Editorial: 'Scouting Ireland's priority must be welfare of victims'
We have long lost the excuse of helplessness in the face of the suffering of children.
This is after all the 21st century.
The decades of darkness, cover-up and denial which characterised Church abuse scandals ought surely to have been sufficient to guarantee every safeguard and sanction to protect the young would be firmly in place.
Yet there is to be no respite from shocking revelations, as the audit of Scouting Ireland's records shows.
As many of 108 alleged child abuse victims have been found, and the number is likely to increase.
An inspection of files found evidence of 71 alleged abusers. According to Children's Minister Katherine Zappone: "None of the alleged abusers is still working with Scouting Ireland."
Ms Zappone said she found the information "extremely distressing".
Scouting Ireland was formed in 2004, after a merger of the Scout Association of Ireland and the Catholic Boy Scouts of Ireland.
These cases were uncovered by safeguarding expert Ian Elliott, in a probe of the organisation's past child protection files.
It is understood that the incidents happened in the 1960s, '70s and '80s.
Rigid compliance with the highest level of child protection is the very least we must demand to honour the legacy of pain suffered by survivors.
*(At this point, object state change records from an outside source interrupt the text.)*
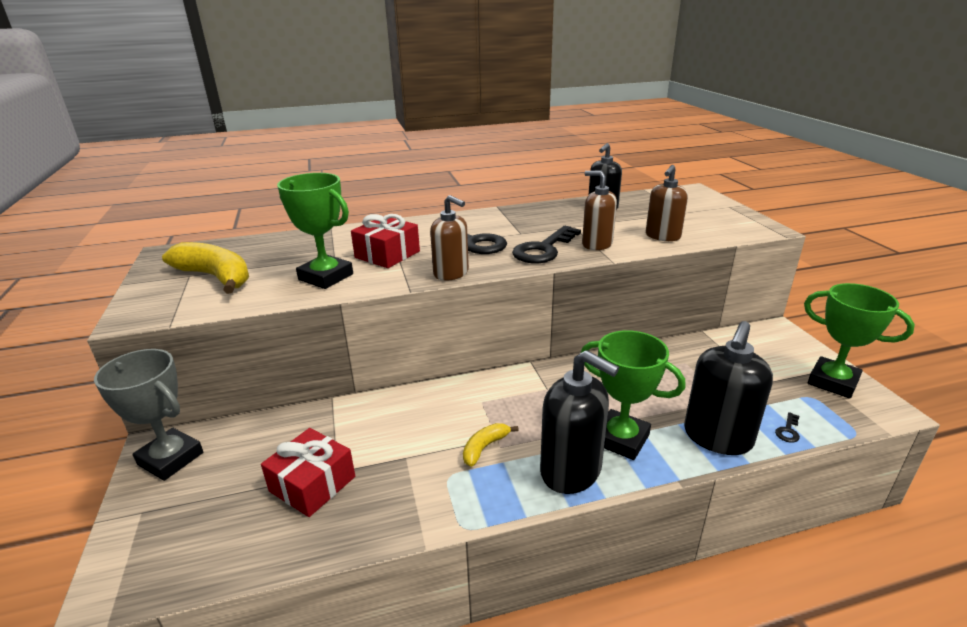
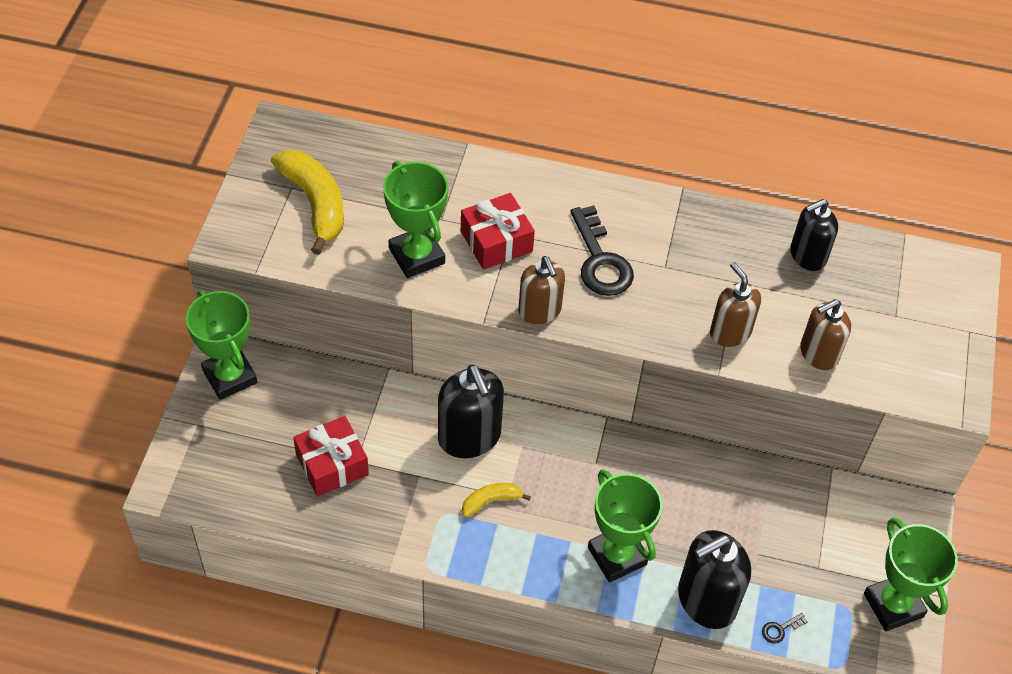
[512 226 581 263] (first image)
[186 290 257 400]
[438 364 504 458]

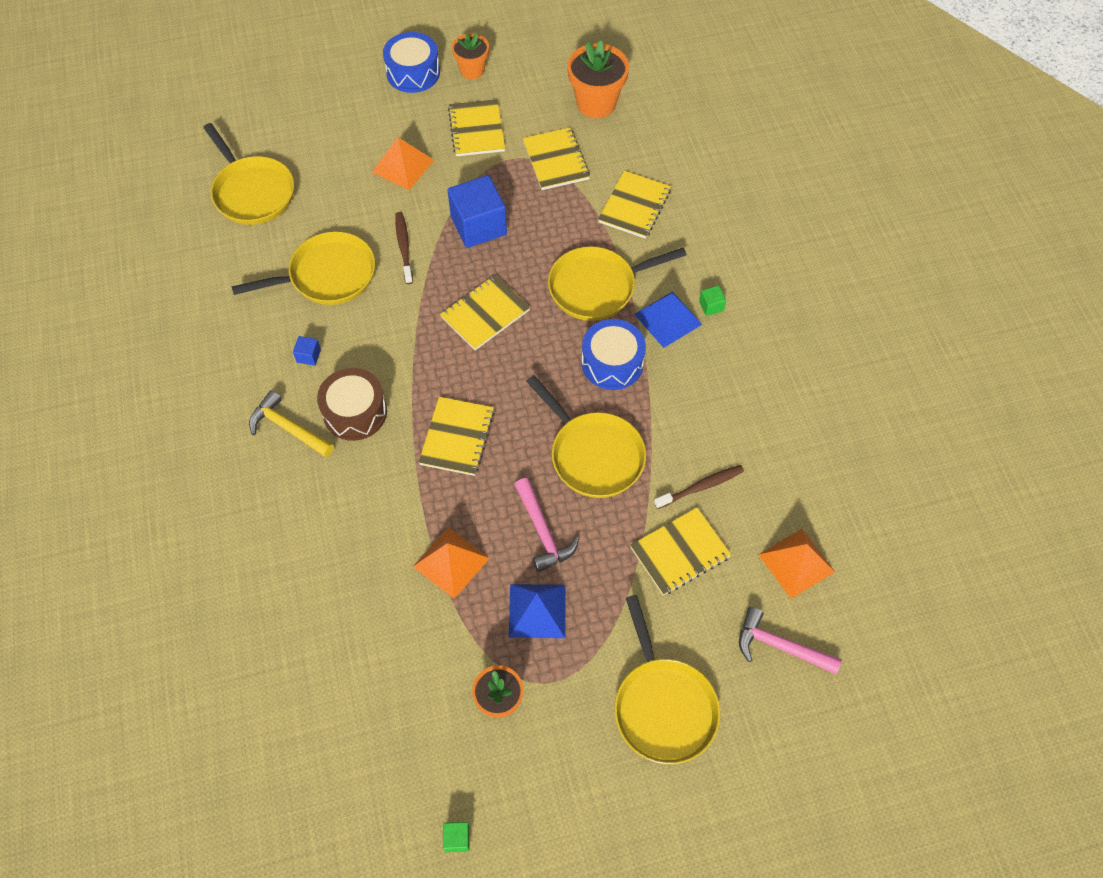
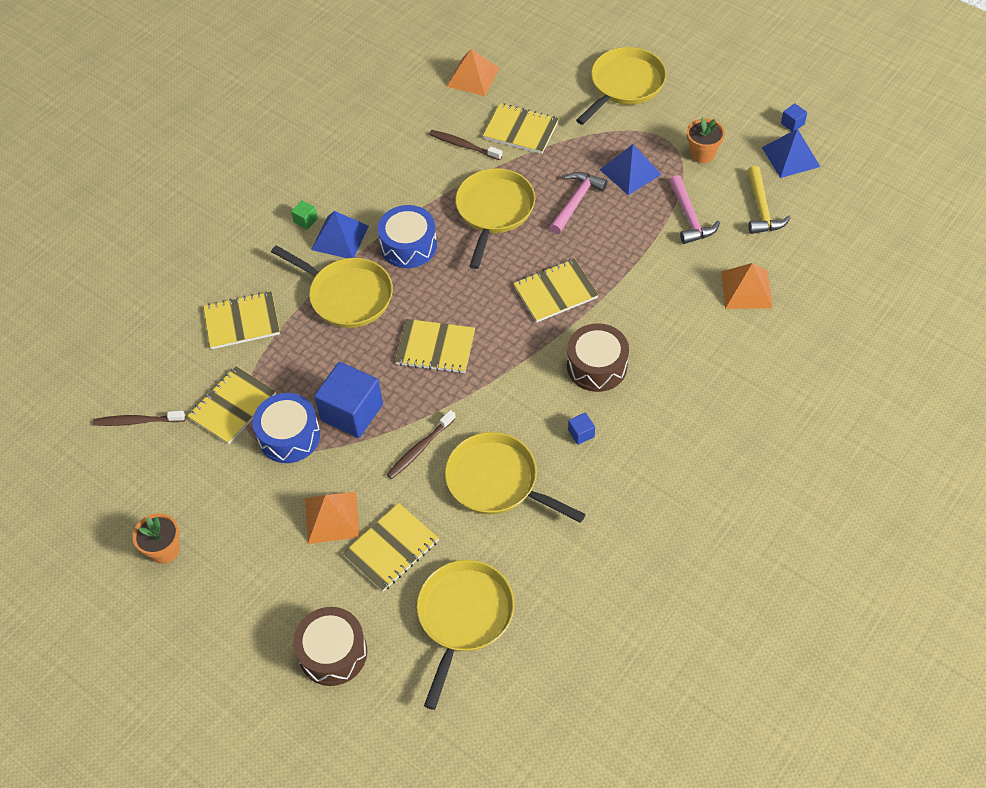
[253 393 320 463]
[93 411 185 426]
[342 503 439 592]
[748 166 791 234]
[721 263 773 309]
[669 175 720 244]
[781 104 807 131]
[762 129 820 178]
[293 607 367 686]

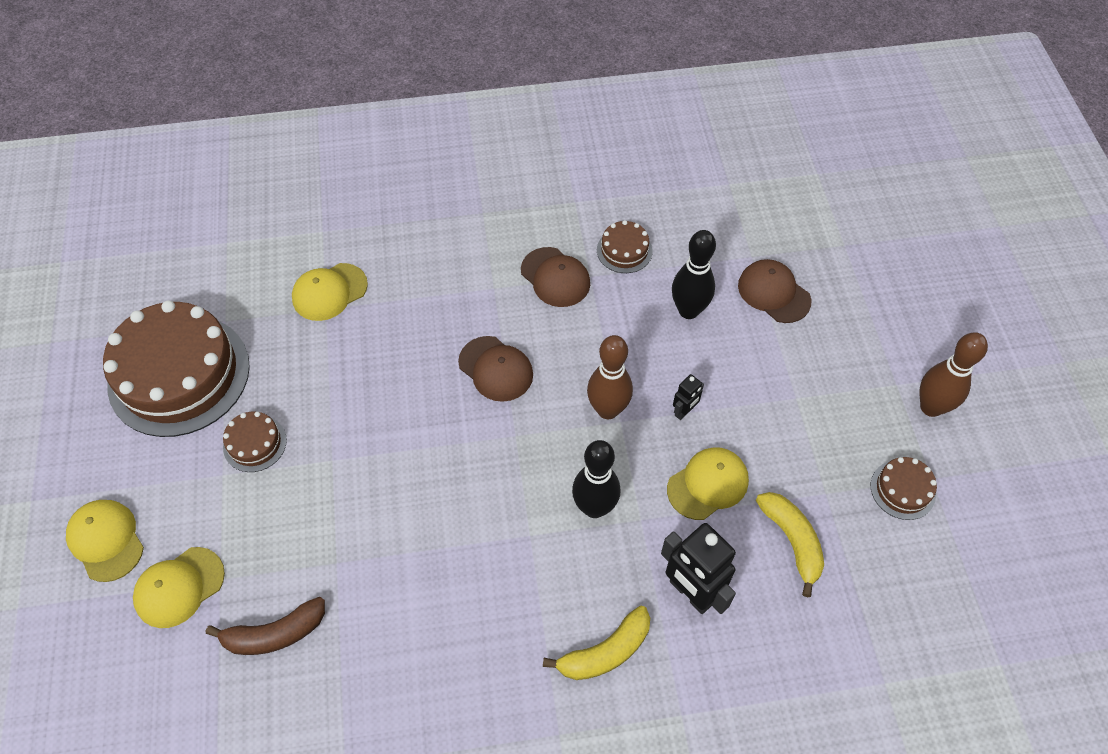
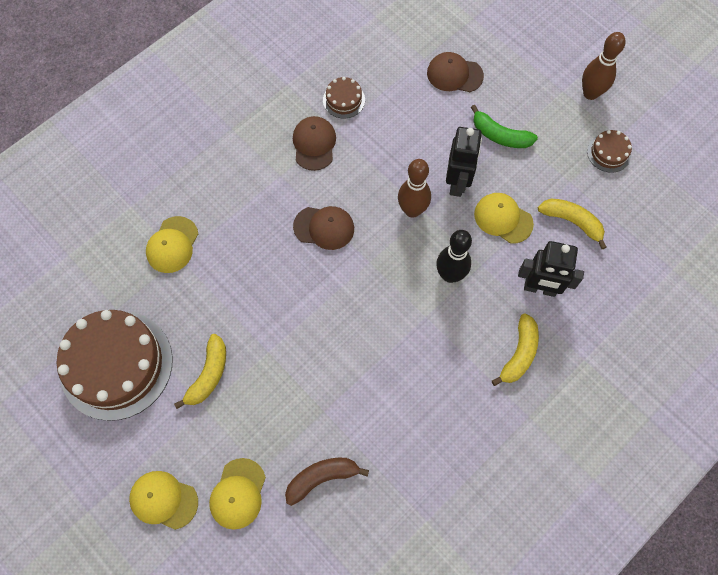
[672 230 716 319] (first image)
[293 116 336 171]
[446 127 482 197]
[174 334 226 409]
[474 193 534 244]
[285 458 369 506]
[471 105 538 148]

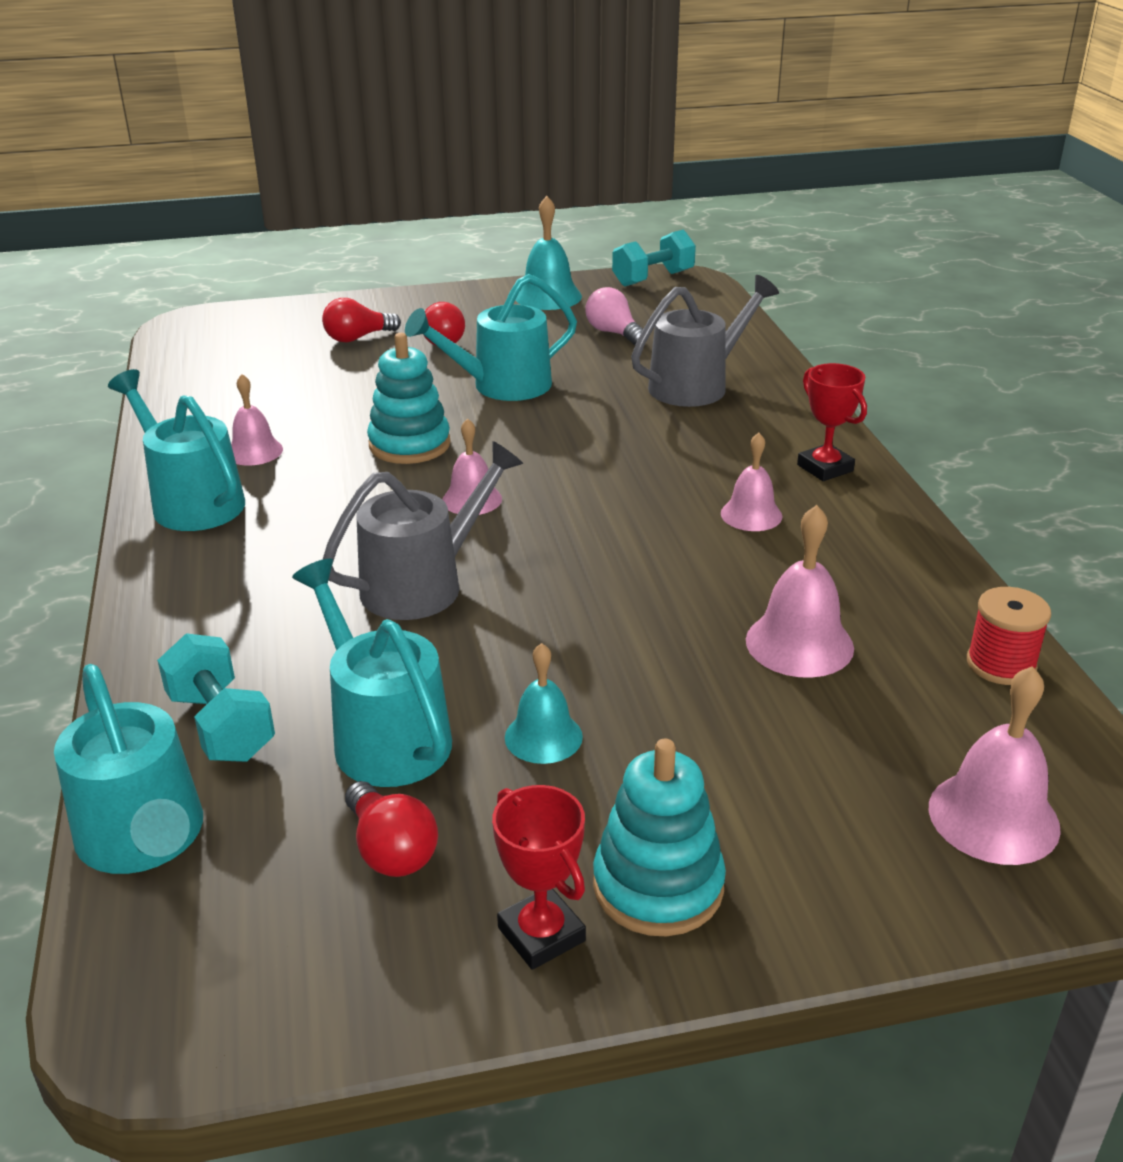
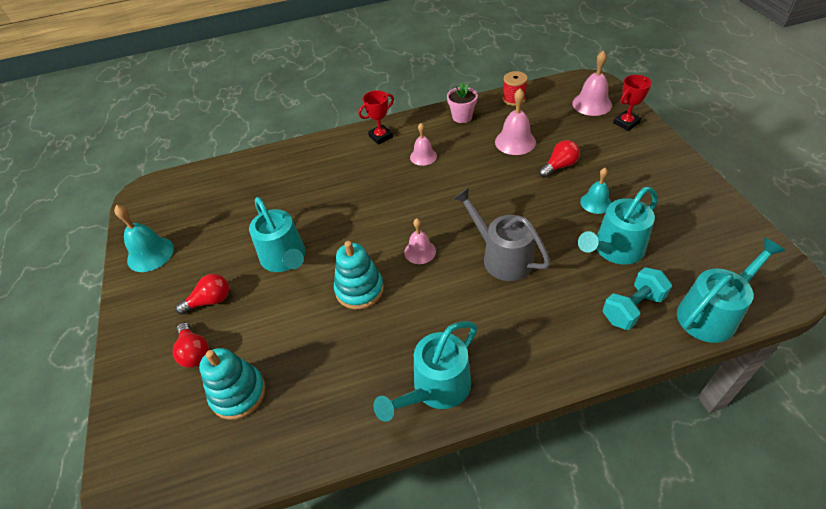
[612 230 696 287] (first image)
[631 275 779 407] (first image)
[585 287 643 345] (first image)
[231 374 283 466] (first image)
[199 348 266 420]
[539 140 580 178]
[613 75 652 131]
[447 83 478 123]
Yet in the past year Scouting Ireland has found itself mired in controversy over its handling of a rape allegation. Indeed Ms Zappone was driven to suspend the organisation's State funding over a lack of confidence in governance.
The entire board was replaced and Ms Zappone has provisionally reinstated public funding. Full transparency and total co-operation with all investigations must be insisted upon. There can be no repetition of past patterns, engineered for the protection of institutions at the expense of all else, as witnessed in other inquiries.
The abuse scandals were not just an indelible stain on the Church. They were a shocking indictment of our society as a whole.
Just as nowhere should have been safer for children than the Church, Scouting Ireland and all organisations involving children are the repositories of public trust, and must reflect the highest standards.
Any betrayal can have catastrophic and irreversible consequences.
It seems astonishing that such a high number of cases could suddenly come into the public arena. Why it has taken so long for these stories to emerge will no doubt eventually come to light.
While many of the perpetrators may well be deceased, the survivors are living with the anguish and scars of betrayal.
Their care and welfare must now be the most urgent priority for the State and Scouting Ireland.